Hall rode out the storm and emerged from his room walking into a path of destruction carved out from damaging winds and waist-high storm surge. The rebuilding effort inside his Tiki Bar is well underway. But it hasn't been easy. The entire region has undergone a painstaking, slow and methodical recovery.
Dr. Brian Lapointe of FAU Harbor Branch was among the first scientists to survey the devastation. Some of which still permeates in the air in the form of a foul smell.
“That is hypoxic when you go below 2 mg liter,” says Lapointe.
Water is virtually dead from little to no oxygen in it. The problem goes deeper. Drone video taken hours after Irma hit shows roofs, boats and entire docks that litter the landscape.
Mark Molesworth of Looe Key Reef Resort and Dive Center can't even get his largest boat out because of the clogged mess. He took us on a tour pointing toward more than just a pulverized view. The clock is ticking just to stay afloat.
“Two months without being able to take people out, we take anywhere between 30-50 people a couple times a day, multiply that by two months, you see the economic impact it has.”
Millions of dollars have already been lost and calculating the catastrophic effect will leave you numb, especially from one ominous view of Looe Key Reef. “Big boulder corals that stand six feet high or more tumbled over,” says Lapointe.
His team shot exclusive video of the last living coral reef in North America.

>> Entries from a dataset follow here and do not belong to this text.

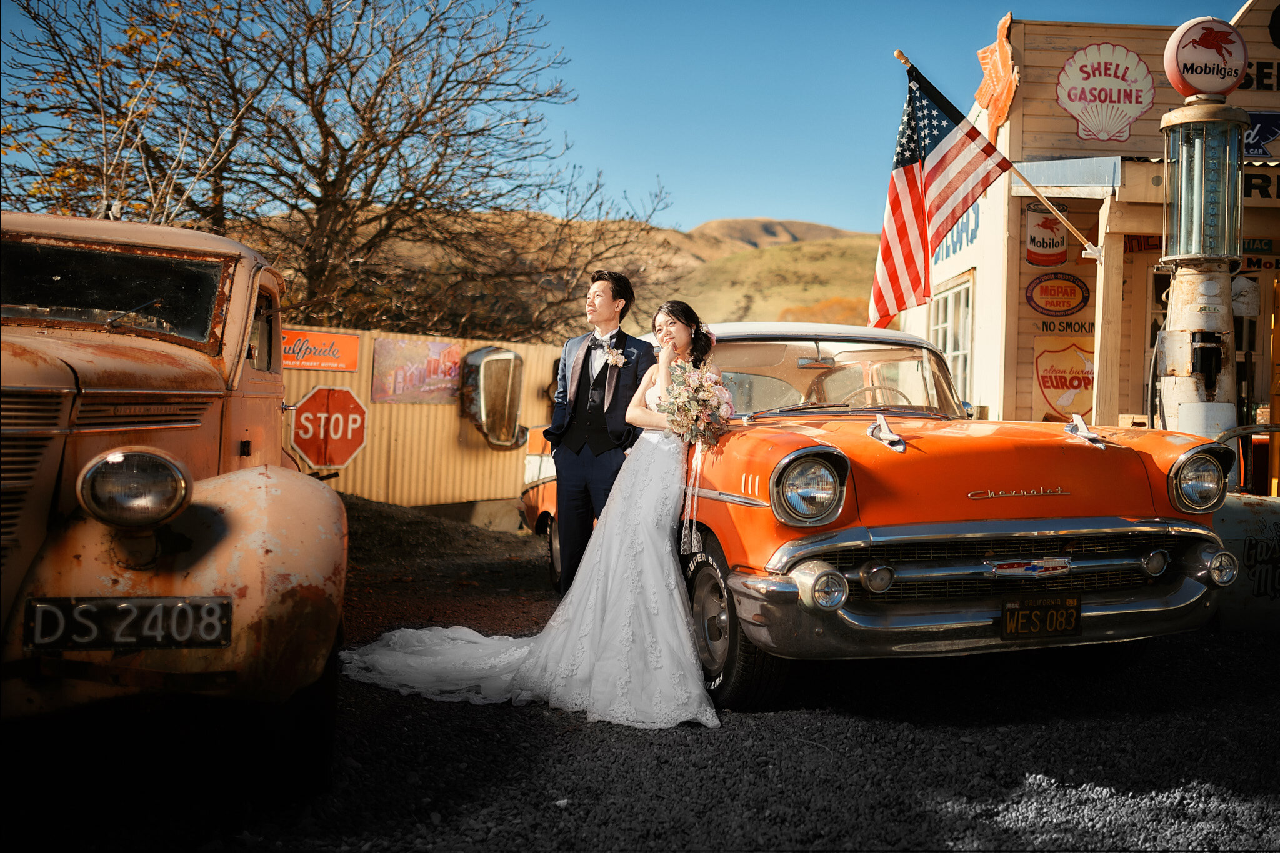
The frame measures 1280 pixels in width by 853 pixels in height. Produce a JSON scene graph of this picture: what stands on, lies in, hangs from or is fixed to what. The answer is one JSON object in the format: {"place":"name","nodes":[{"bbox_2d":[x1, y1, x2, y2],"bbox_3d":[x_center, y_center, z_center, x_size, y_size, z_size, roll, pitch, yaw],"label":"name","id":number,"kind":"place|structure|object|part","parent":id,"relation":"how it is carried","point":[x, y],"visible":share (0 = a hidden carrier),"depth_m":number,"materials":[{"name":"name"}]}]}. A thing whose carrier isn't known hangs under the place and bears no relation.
{"place":"outdoors","nodes":[
{"label":"outdoors","id":0,"kind":"place"},
{"bbox_2d":[332,210,889,338],"label":"hill","id":1,"kind":"structure","parent":0,"point":[850,240],"materials":[{"name":"plant"}]},
{"bbox_2d":[0,0,1238,239],"label":"sky","id":2,"kind":"structure","parent":0,"point":[730,197],"materials":[{"name":"blue"}]},
{"bbox_2d":[9,500,1279,852],"label":"gravel ground","id":3,"kind":"structure","parent":0,"point":[1210,642],"materials":[{"name":"black gravel"}]},
{"bbox_2d":[0,210,349,784],"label":"vintage car","id":4,"kind":"object","parent":3,"relation":"on","point":[224,553],"visible":0.94,"depth_m":3.18,"materials":[{"name":"brown metal"}]},
{"bbox_2d":[20,594,232,650],"bbox_3d":[-1.239,0.474,3.000,0.476,0.135,0.051,1,1,-14],"label":"license plate","id":5,"kind":"object","parent":4,"relation":"attached to","point":[86,608],"visible":0.97,"depth_m":2.98,"materials":[{"name":"black metal"}]},
{"bbox_2d":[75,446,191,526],"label":"headlight","id":6,"kind":"object","parent":4,"relation":"attached to","point":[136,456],"visible":0.98,"depth_m":3.07,"materials":[{"name":"silver"}]},
{"bbox_2d":[282,326,561,520],"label":"metal fence","id":7,"kind":"object","parent":3,"relation":"on","point":[442,414],"visible":0.45,"depth_m":12.56,"materials":[{"name":"yellow metal"}]},
{"bbox_2d":[279,328,359,371],"bbox_3d":[-3.183,-0.743,12.038,0.796,0.368,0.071,0,2,-41],"label":"orange sign","id":8,"kind":"object","parent":7,"relation":"attached to","point":[349,339],"visible":0.72,"depth_m":12.06,"materials":[{"name":"orange metal"}]},
{"bbox_2d":[290,385,368,470],"bbox_3d":[-2.876,0.043,11.455,0.710,0.807,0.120,1,1,-6],"label":"stop sign","id":9,"kind":"object","parent":7,"relation":"attached to","point":[304,416],"visible":0.97,"depth_m":11.42,"materials":[{"name":"red metal"}]},
{"bbox_2d":[370,336,459,403],"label":"sign","id":10,"kind":"object","parent":7,"relation":"attached to","point":[399,381],"visible":0.86,"depth_m":12.77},
{"bbox_2d":[460,346,526,448],"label":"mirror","id":11,"kind":"object","parent":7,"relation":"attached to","point":[477,419],"visible":0.96,"depth_m":12.08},
{"bbox_2d":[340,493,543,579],"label":"gravel pile","id":12,"kind":"object","parent":3,"relation":"on","point":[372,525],"visible":0.47,"depth_m":10.38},
{"bbox_2d":[331,302,719,728],"bbox_3d":[-0.264,0.263,5.084,1.858,1.619,1.294,1,1,-1],"label":"bride","id":13,"kind":"object","parent":3,"relation":"on","point":[617,535],"visible":0.8,"depth_m":4.79},
{"bbox_2d":[335,624,537,704],"bbox_3d":[-0.763,0.935,5.256,1.217,0.170,0.985,1,1,-1],"label":"train","id":14,"kind":"object","parent":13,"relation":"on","point":[412,630],"visible":0.6,"depth_m":5.14,"materials":[{"name":"white fabric"}]},
{"bbox_2d":[660,357,736,448],"bbox_3d":[0.239,-0.088,5.280,0.355,0.404,0.489,1,1,-1],"label":"bouquet","id":15,"kind":"object","parent":13,"relation":"in","point":[705,401],"visible":0.88,"depth_m":5.21,"materials":[{"name":"white plant"}]},
{"bbox_2d":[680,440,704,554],"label":"ribbon","id":16,"kind":"object","parent":15,"relation":"hanging from","point":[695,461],"visible":0.85,"depth_m":4.97,"materials":[{"name":"white"}]},
{"bbox_2d":[541,269,656,590],"bbox_3d":[-0.195,0.053,6.105,0.507,1.653,0.597,1,1,-1],"label":"man","id":17,"kind":"object","parent":3,"relation":"on","point":[597,294],"visible":0.87,"depth_m":5.96},
{"bbox_2d":[523,319,1236,709],"bbox_3d":[0.794,0.234,6.405,1.717,1.463,4.597,1,1,-19],"label":"vintage car","id":18,"kind":"object","parent":3,"relation":"on","point":[1090,456],"visible":0.74,"depth_m":4.60,"materials":[{"name":"metal"}]},
{"label":"wheel","id":19,"kind":"part","parent":18,"relation":"part of","materials":[{"name":"black rubber"}]},
{"label":"headlight","id":20,"kind":"part","parent":18,"relation":"part of","materials":[{"name":"silver"}]},
{"label":"windshield","id":21,"kind":"part","parent":18,"relation":"part of","materials":[{"name":"clear glass"}]},
{"bbox_2d":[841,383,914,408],"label":"steering wheel","id":22,"kind":"object","parent":18,"relation":"in","point":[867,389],"visible":0.35,"depth_m":5.79,"materials":[{"name":"plastic"}]},
{"label":"chrome bumper","id":23,"kind":"part","parent":18,"relation":"part of","materials":[{"name":"silver metal"}]},
{"bbox_2d":[998,592,1082,640],"bbox_3d":[1.456,0.693,4.529,0.337,0.167,0.088,1,1,-17],"label":"license plate","id":24,"kind":"object","parent":18,"relation":"attached to","point":[1073,627],"visible":0.99,"depth_m":4.51,"materials":[{"name":"black metal"}]},
{"label":"headlight","id":25,"kind":"part","parent":18,"relation":"part of","materials":[{"name":"silver"}]},
{"bbox_2d":[1216,491,1279,630],"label":"tank","id":26,"kind":"object","parent":3,"relation":"on","point":[1270,523],"visible":0.67,"depth_m":6.07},
{"bbox_2d":[900,1,1279,470],"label":"building","id":27,"kind":"structure","parent":0,"point":[1015,127],"depth_m":10.44,"materials":[{"name":"wood"}]},
{"bbox_2d":[928,275,973,404],"bbox_3d":[2.902,-0.744,11.559,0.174,1.388,1.119,1,1,-1],"label":"window","id":28,"kind":"structure","parent":27,"relation":"in","point":[942,324],"depth_m":11.47,"materials":[{"name":"white"}]},
{"bbox_2d":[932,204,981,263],"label":"wall lettering","id":29,"kind":"object","parent":27,"relation":"attached to","point":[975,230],"visible":0.37,"depth_m":11.63,"materials":[{"name":"blue paint"}]},
{"bbox_2d":[891,50,1102,256],"bbox_3d":[2.441,-1.845,8.637,1.686,1.492,0.165,1,1,-1],"label":"flagpole","id":30,"kind":"object","parent":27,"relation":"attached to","point":[897,53],"visible":0.89,"depth_m":8.66,"materials":[{"name":"wood"}]},
{"bbox_2d":[869,58,1014,328],"bbox_3d":[1.797,-1.366,7.437,0.895,1.503,0.469,1,1,-1],"label":"american flag","id":31,"kind":"object","parent":30,"relation":"attached to","point":[910,190],"visible":0.98,"depth_m":7.43,"materials":[{"name":"fabric"}]},
{"bbox_2d":[975,13,1019,146],"bbox_3d":[2.891,-2.775,10.136,0.215,0.955,0.755,1,1,-1],"label":"decoration","id":32,"kind":"object","parent":27,"relation":"attached to","point":[990,105],"visible":0.89,"depth_m":10.02,"materials":[{"name":"orange"}]},
{"bbox_2d":[1025,204,1068,266],"bbox_3d":[3.478,-1.623,10.603,0.369,0.515,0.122,1,1,-1],"label":"sign","id":33,"kind":"object","parent":27,"relation":"attached to","point":[1058,242],"visible":0.98,"depth_m":10.59,"materials":[{"name":"white metal"}]},
{"bbox_2d":[1026,271,1089,315],"bbox_3d":[3.579,-1.139,10.612,0.663,0.388,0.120,1,1,3],"label":"oval sign","id":34,"kind":"object","parent":27,"relation":"attached to","point":[1058,292],"visible":0.99,"depth_m":10.59,"materials":[{"name":"metal"}]},
{"bbox_2d":[1031,317,1094,335],"bbox_3d":[3.652,-0.873,10.671,0.470,0.167,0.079,1,1,-1],"label":"sign","id":35,"kind":"object","parent":27,"relation":"attached to","point":[1063,329],"visible":0.83,"depth_m":10.67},
{"bbox_2d":[1034,338,1094,420],"bbox_3d":[3.606,-0.401,10.465,0.576,0.689,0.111,1,1,-1],"label":"sign","id":36,"kind":"object","parent":27,"relation":"attached to","point":[1048,386],"visible":0.92,"depth_m":10.45,"materials":[{"name":"orange"}]},
{"bbox_2d":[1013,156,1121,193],"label":"awning","id":37,"kind":"object","parent":27,"relation":"attached to","point":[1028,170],"visible":0.8,"depth_m":9.17,"materials":[{"name":"metal"}]},
{"bbox_2d":[1057,41,1155,142],"bbox_3d":[3.745,-2.705,10.001,0.776,0.790,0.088,1,1,-1],"label":"sign","id":38,"kind":"object","parent":27,"relation":"attached to","point":[1098,125],"visible":0.99,"depth_m":10.00,"materials":[{"name":"white metal"}]},
{"bbox_2d":[1240,58,1279,90],"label":"lettering","id":39,"kind":"object","parent":27,"relation":"attached to","point":[1250,65],"visible":0.59,"depth_m":9.66,"materials":[{"name":"black paint"}]},
{"bbox_2d":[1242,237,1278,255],"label":"sign","id":40,"kind":"object","parent":27,"relation":"attached to","point":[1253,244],"visible":0.63,"depth_m":9.43,"materials":[{"name":"green"}]},
{"bbox_2d":[1242,110,1279,159],"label":"blue sign","id":41,"kind":"object","parent":27,"relation":"attached to","point":[1263,140],"visible":0.66,"depth_m":9.56,"materials":[{"name":"blue metal"}]},
{"bbox_2d":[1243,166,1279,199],"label":"sign","id":42,"kind":"object","parent":27,"relation":"attached to","point":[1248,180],"visible":0.61,"depth_m":9.19,"materials":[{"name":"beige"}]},
{"bbox_2d":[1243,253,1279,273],"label":"sign","id":43,"kind":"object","parent":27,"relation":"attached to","point":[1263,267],"visible":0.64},
{"label":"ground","id":44,"kind":"structure","parent":0},
{"bbox_2d":[0,0,669,341],"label":"bare tree","id":45,"kind":"object","parent":44,"relation":"on","point":[377,175],"visible":0.92,"depth_m":16.28,"materials":[{"name":"brown plant"}]},
{"bbox_2d":[1091,205,1124,428],"bbox_3d":[3.375,-0.402,8.999,0.166,2.489,0.173,1,1,-1],"label":"wooden post","id":46,"kind":"object","parent":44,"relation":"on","point":[1098,362],"visible":0.83,"depth_m":8.94,"materials":[{"name":"beige wood"}]},
{"bbox_2d":[1150,95,1249,435],"bbox_3d":[3.093,-0.407,6.953,0.590,2.771,0.649,1,1,-1],"label":"gas pump","id":47,"kind":"object","parent":44,"relation":"on","point":[1180,284],"visible":0.66,"depth_m":6.81,"materials":[{"name":"metal"}]},
{"bbox_2d":[1163,16,1248,97],"bbox_3d":[3.412,-2.195,7.488,0.512,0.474,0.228,1,1,-1],"label":"round sign","id":48,"kind":"object","parent":47,"relation":"on","point":[1205,88],"visible":0.94,"depth_m":7.40,"materials":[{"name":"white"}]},
{"bbox_2d":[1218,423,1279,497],"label":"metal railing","id":49,"kind":"object","parent":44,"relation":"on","point":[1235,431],"visible":0.57,"depth_m":7.19,"materials":[{"name":"metal"}]},
{"bbox_2d":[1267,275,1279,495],"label":"yellow post","id":50,"kind":"object","parent":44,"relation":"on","point":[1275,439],"visible":0.91,"depth_m":8.60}
]}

He's studied Looe Key Reef for 30 years and never has seen it this frail. “A scouring of the reef, just physical scouring like a sandblasting from all the movement of sand.”
It’s a sad reminder of the harsh reality of Mother Nature. But if history tells us anything reefs are resilient. And this one, despite a thrashing, has already gained more fish, greater visibility, and new divers. A return to normalcy that can't come soon enough for dive operators where a lifeline hangs in the balance. Each day brings them closer to a full staff, a full boat and a quality of life full of gratitude.
“We are all here because we love it because we love the reef, we love the Florida Keys and we love sharing it with people,” says Molesworth.